WORK TO COMPLETE -
Please reproduce everything in the material from the line containing "Piazza Lo Jucco" down to the line containing "04.06.2022.", both included, and leave the pictures out.

SUPPLIED RECORDS -
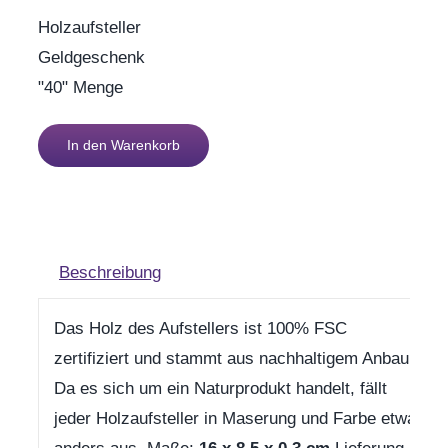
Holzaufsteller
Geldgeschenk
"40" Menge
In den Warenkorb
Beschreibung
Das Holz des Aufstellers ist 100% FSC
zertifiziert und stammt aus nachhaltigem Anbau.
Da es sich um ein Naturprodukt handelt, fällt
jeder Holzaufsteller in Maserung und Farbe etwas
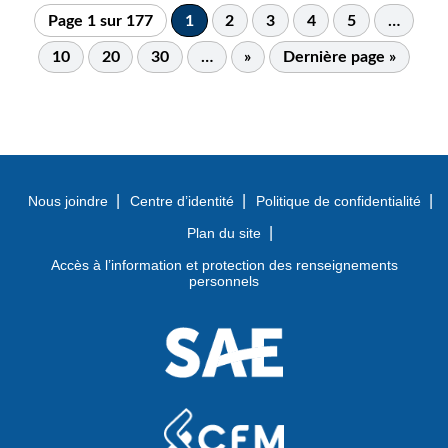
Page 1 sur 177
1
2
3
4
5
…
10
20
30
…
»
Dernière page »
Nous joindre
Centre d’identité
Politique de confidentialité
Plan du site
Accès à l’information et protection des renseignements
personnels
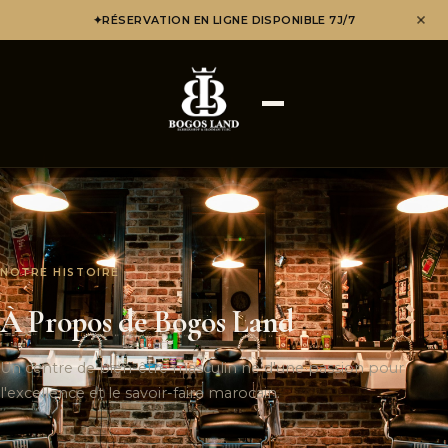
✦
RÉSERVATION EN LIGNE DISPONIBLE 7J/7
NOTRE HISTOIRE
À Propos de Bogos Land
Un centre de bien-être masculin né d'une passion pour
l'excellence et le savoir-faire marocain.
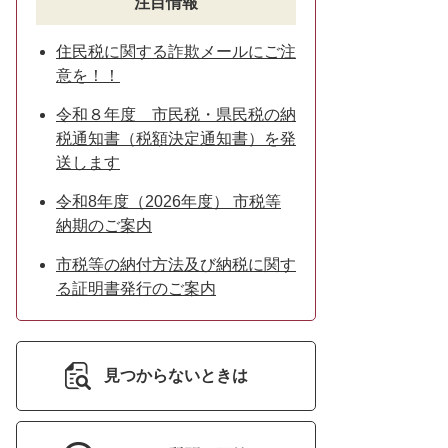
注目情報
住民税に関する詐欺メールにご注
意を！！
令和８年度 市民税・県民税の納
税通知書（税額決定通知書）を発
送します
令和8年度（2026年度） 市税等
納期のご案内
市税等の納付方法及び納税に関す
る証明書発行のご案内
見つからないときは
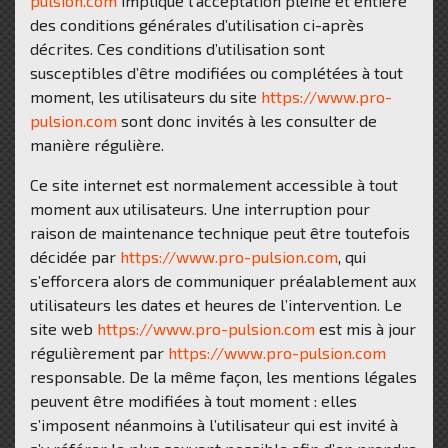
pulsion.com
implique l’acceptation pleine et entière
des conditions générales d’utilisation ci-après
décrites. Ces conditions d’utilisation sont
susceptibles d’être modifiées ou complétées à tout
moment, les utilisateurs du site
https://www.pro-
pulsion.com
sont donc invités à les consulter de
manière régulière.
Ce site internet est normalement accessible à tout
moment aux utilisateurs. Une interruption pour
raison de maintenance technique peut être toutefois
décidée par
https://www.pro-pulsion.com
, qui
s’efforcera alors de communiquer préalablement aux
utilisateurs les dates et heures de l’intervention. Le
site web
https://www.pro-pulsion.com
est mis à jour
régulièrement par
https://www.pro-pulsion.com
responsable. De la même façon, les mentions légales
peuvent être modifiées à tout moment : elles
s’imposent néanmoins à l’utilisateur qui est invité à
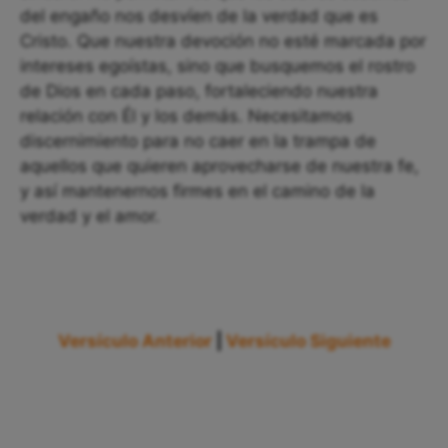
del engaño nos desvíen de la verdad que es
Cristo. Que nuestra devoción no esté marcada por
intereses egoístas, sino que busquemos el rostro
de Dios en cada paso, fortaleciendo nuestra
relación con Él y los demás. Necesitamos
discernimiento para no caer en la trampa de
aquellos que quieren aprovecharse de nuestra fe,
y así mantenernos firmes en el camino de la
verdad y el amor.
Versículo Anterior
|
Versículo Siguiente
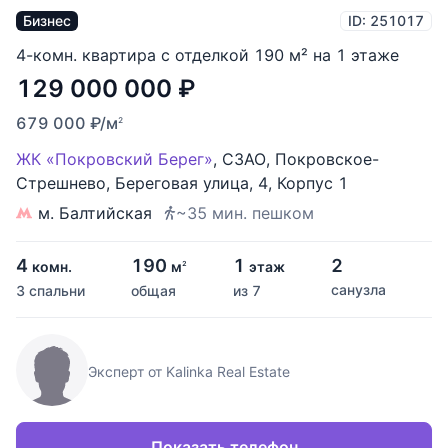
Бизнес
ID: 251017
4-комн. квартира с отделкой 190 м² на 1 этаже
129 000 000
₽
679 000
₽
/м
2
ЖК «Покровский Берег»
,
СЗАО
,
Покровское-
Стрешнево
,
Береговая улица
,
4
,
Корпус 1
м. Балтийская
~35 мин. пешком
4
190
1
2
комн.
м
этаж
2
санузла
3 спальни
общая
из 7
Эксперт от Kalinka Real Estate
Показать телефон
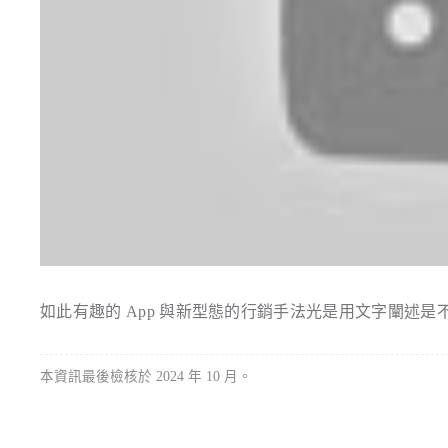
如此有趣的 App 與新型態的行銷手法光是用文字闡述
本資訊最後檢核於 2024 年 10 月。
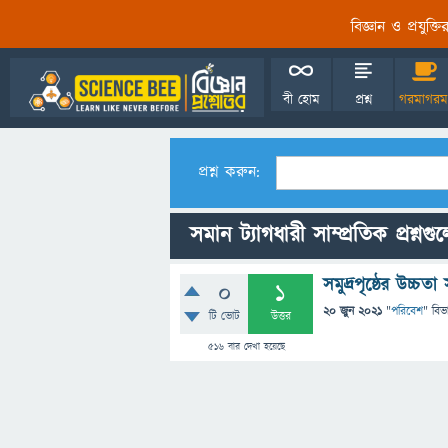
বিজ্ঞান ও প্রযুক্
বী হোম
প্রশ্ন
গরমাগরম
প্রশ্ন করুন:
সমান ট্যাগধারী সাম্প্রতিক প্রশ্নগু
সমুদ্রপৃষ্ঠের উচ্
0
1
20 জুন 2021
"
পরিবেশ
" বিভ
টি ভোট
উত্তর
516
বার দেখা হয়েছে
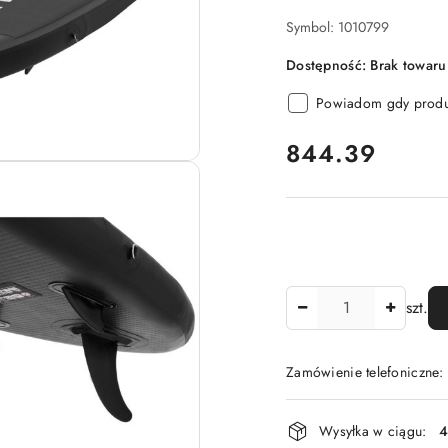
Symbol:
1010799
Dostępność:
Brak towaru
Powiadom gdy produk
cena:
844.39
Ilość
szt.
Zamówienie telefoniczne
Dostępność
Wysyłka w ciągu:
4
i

---

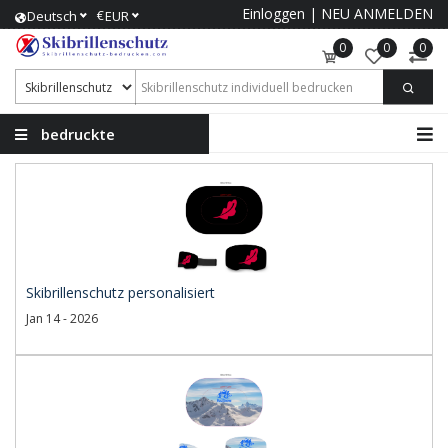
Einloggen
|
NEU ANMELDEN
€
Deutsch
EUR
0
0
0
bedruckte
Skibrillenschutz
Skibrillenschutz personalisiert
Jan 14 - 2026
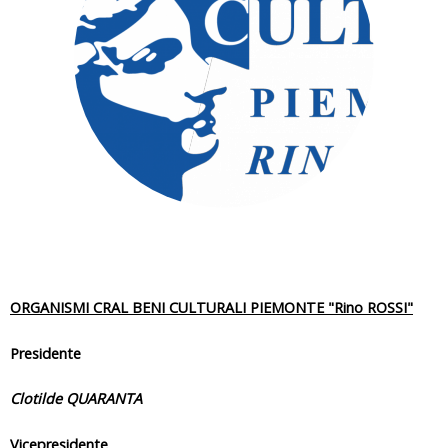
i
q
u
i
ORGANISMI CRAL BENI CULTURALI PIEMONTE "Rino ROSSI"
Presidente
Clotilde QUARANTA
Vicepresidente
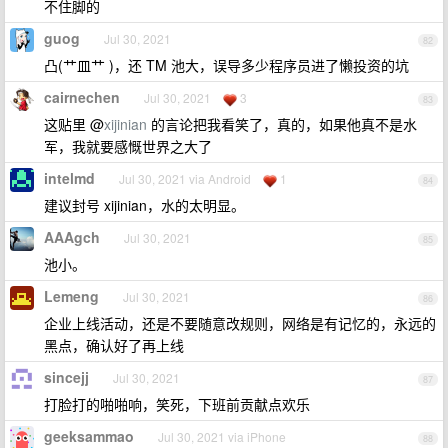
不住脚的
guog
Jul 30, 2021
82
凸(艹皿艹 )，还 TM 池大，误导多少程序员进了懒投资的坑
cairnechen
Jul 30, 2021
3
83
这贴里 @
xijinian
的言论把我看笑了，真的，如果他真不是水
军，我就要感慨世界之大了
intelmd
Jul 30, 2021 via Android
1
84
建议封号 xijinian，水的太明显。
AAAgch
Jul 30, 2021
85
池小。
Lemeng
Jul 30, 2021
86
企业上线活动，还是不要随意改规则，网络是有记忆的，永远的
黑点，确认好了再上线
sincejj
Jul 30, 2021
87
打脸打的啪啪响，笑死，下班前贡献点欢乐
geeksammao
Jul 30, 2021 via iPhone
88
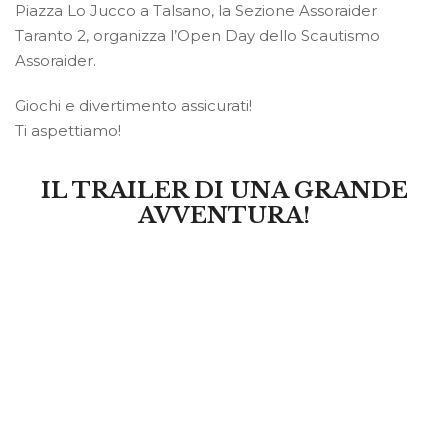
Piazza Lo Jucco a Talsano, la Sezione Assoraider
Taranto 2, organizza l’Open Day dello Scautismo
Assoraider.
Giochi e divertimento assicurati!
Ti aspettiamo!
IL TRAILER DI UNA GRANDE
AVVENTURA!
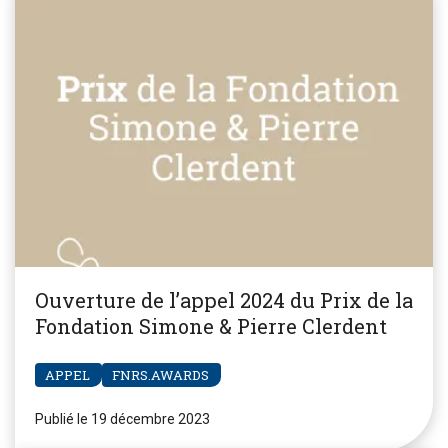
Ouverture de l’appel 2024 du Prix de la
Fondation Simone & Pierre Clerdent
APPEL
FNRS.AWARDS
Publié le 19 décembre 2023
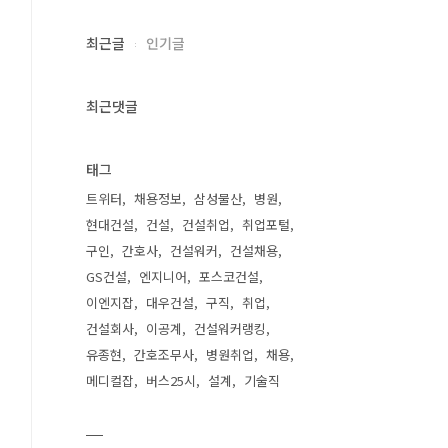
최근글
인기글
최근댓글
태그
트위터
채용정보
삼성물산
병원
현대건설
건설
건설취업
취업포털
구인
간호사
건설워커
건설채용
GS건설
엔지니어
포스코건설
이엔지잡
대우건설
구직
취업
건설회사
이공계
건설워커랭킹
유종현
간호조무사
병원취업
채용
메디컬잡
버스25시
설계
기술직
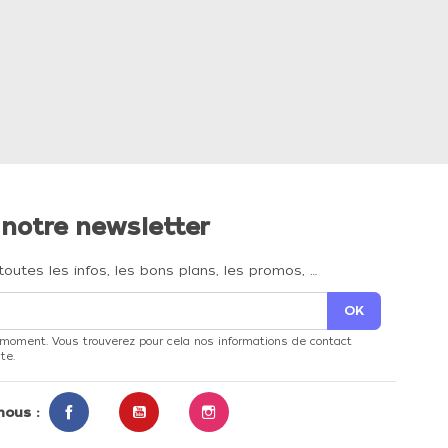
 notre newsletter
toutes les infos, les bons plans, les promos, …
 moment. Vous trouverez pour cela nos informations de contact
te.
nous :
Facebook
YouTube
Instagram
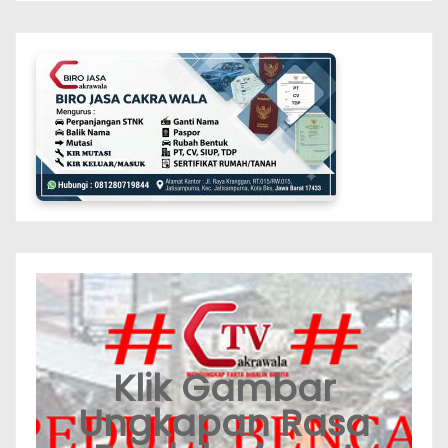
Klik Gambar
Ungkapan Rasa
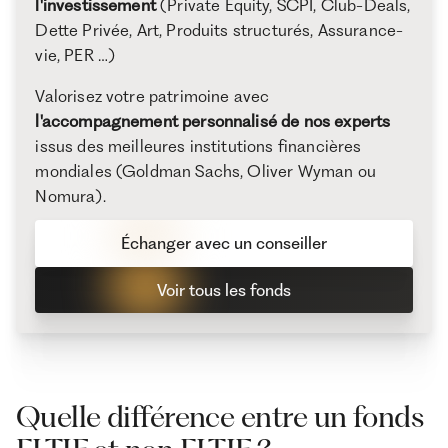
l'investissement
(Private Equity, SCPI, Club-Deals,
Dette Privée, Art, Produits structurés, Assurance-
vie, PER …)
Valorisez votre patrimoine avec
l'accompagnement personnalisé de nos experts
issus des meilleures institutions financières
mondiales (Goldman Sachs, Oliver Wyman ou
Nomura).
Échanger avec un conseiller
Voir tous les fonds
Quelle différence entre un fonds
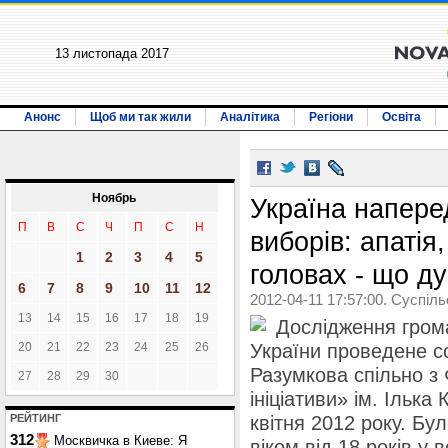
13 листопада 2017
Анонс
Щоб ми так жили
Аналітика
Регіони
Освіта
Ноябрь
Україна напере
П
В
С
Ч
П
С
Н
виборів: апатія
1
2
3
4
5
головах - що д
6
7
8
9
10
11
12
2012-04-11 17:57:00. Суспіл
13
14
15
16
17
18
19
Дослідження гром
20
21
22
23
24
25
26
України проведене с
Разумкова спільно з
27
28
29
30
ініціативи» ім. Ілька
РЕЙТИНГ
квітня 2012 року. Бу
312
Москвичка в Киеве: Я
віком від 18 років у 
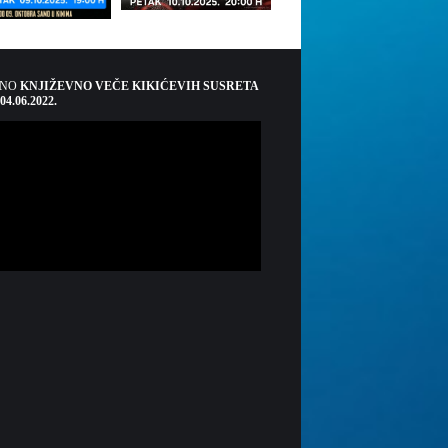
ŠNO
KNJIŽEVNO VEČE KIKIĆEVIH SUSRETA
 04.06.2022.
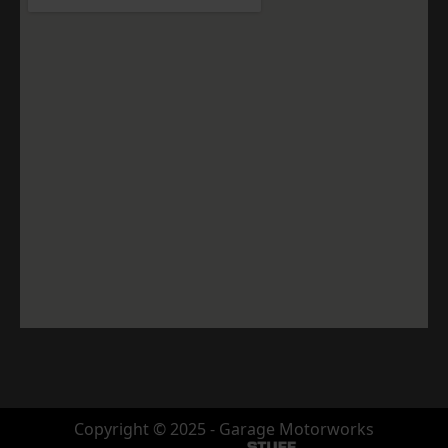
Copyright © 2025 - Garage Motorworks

==

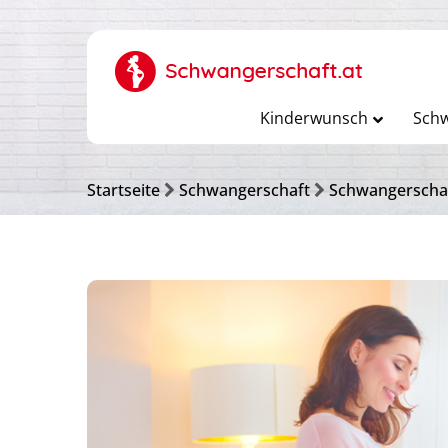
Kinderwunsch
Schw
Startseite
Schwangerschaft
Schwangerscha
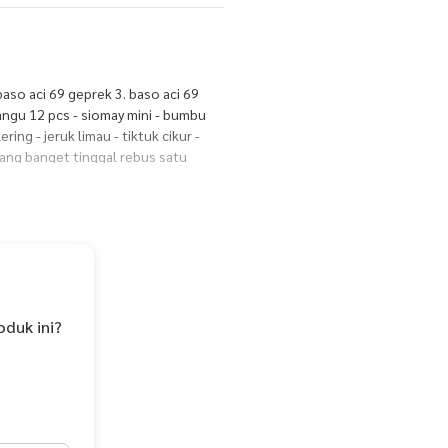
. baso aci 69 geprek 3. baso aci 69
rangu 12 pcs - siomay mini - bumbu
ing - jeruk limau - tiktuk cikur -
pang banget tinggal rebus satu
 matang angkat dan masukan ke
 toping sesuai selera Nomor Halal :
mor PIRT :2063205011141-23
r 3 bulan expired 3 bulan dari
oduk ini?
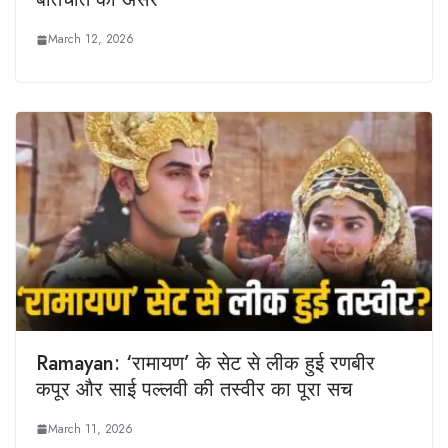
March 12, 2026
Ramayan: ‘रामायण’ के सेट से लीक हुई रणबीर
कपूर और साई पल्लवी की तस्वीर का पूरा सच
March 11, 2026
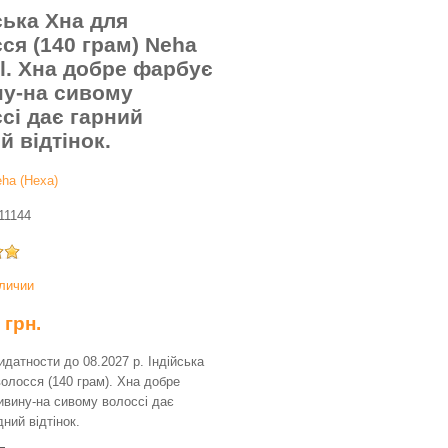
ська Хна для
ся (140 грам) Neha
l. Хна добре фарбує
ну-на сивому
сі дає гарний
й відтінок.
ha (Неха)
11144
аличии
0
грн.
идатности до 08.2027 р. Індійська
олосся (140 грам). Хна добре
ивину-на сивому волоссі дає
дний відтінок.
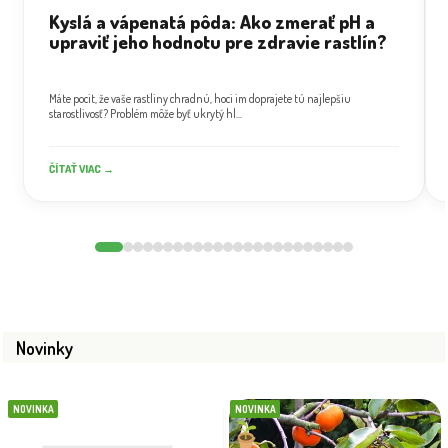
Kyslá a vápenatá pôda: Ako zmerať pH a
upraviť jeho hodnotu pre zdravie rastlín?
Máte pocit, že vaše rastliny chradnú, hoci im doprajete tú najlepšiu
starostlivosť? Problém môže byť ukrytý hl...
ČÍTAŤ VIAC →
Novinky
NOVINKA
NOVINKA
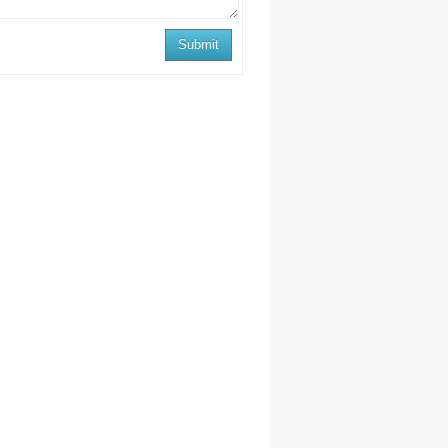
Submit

ANSWER TO THE PROBLEM -
Piazza Lo Jucco a Talsano, la Sezione Assoraider
Taranto 2, organizza l’Open Day dello Scautismo
Assoraider.
Giochi e divertimento assicurati!
Ti aspettiamo!
IL TRAILER DI UNA GRANDE
AVVENTURA!
Ouverture de l’appel 2024 du Prix de la
Fondation Simone & Pierre Clerdent
APPEL
FNRS.AWARDS
Publié le 19 décembre 2023
최근글
인기글
최근댓글
태그
트위터
채용정보
삼성물산
병원
현대건설
건설
건설취업
취업포털
구인
간호사
건설워커
건설채용
GS건설
엔지니어
포스코건설
이엔지잡
대우건설
구직
취업
건설회사
이공계
건설워커랭킹
유종현
간호조무사
병원취업
채용
메디컬잡
버스25시
설계
기술직
 notre newsletter
toutes les infos, les bons plans, les promos, …
 moment. Vous trouverez pour cela nos informations de contact
te.
nous :
Facebook
YouTube
Instagram
Klik Gambar
Ungkapan Rasa
l'investissement
(Private Equity, SCPI, Club-Deals,
Dette Privée, Art, Produits structurés, Assurance-
vie, PER …)
Valorisez votre patrimoine avec
l'accompagnement personnalisé de nos experts
issus des meilleures institutions financières
mondiales (Goldman Sachs, Oliver Wyman ou
Nomura).
Échanger avec un conseiller
Voir tous les fonds
Quelle différence entre un fonds
13 листопада 2017
Анонс
Щоб ми так жили
Аналітика
Регіони
Освіта
Ноябрь
Україна напере
П
В
С
Ч
П
С
Н
виборів: апатія
1
2
3
4
5
головах - що д
6
7
8
9
10
11
12
2012-04-11 17:57:00. Суспіл
13
14
15
16
17
18
19
Дослідження гром
20
21
22
23
24
25
26
України проведене с
Разумкова спільно з
27
28
29
30
ініціативи» ім. Ілька
РЕЙТИНГ
квітня 2012 року. Бу
312
Москвичка в Киеве: Я
віком від 18 років у 
ŠNO
KNJIŽEVNO VEČE KIKIĆEVIH SUSRETA
 04.06.2022.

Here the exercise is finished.